* Aim of the exercise: Any image in the records is to be dropped, and everything else duplicated precisely.

* Records shown:
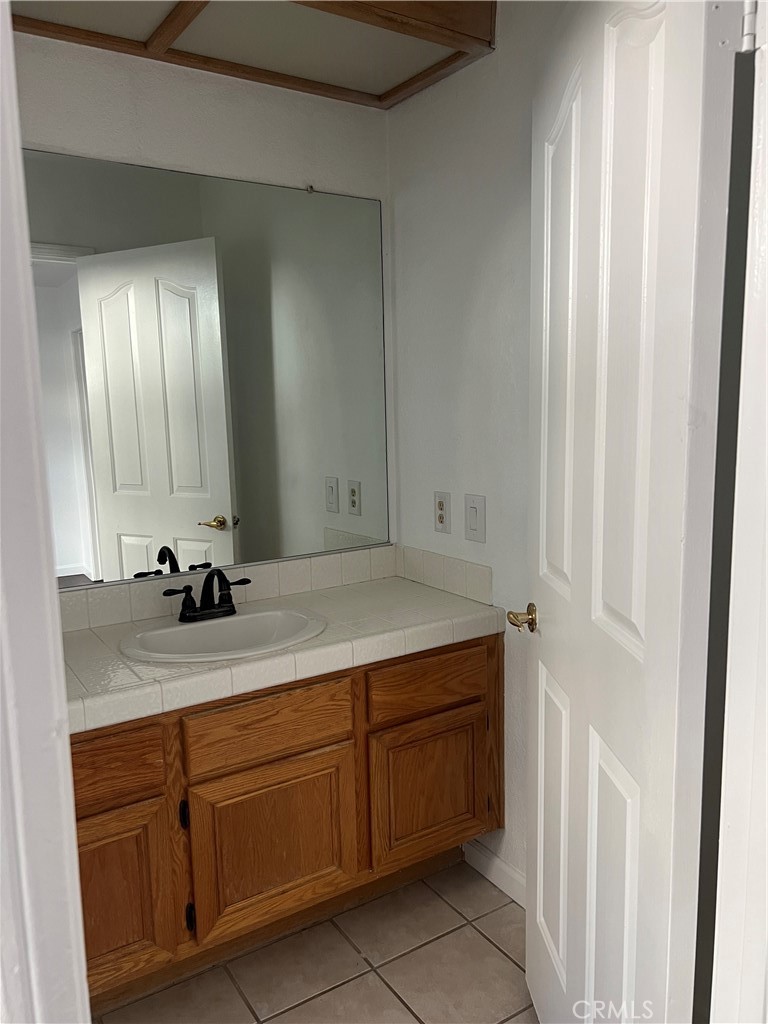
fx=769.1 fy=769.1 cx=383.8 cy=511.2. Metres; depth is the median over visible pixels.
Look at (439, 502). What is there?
wall socket
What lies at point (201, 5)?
ceiling
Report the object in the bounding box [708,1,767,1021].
door frame
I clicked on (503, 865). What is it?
baseboard
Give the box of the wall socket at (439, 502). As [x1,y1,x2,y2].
[433,491,450,532]
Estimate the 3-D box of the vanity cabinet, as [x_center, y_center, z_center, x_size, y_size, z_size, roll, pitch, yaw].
[-0.362,0.734,2.059,1.370,0.757,0.551,-7,10,-32]
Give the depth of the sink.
2.05 m
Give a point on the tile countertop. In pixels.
(416, 596)
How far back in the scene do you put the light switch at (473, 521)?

* Answer for the task:
fx=769.1 fy=769.1 cx=383.8 cy=511.2. Metres; depth is the median over visible pixels.
Look at (439, 502). What is there?
wall socket
What lies at point (201, 5)?
ceiling
Report the object in the bounding box [708,1,767,1021].
door frame
I clicked on (503, 865). What is it?
baseboard
Give the box of the wall socket at (439, 502). As [x1,y1,x2,y2].
[433,491,450,532]
Estimate the 3-D box of the vanity cabinet, as [x_center, y_center, z_center, x_size, y_size, z_size, roll, pitch, yaw].
[-0.362,0.734,2.059,1.370,0.757,0.551,-7,10,-32]
Give the depth of the sink.
2.05 m
Give a point on the tile countertop. In pixels.
(416, 596)
How far back in the scene do you put the light switch at (473, 521)?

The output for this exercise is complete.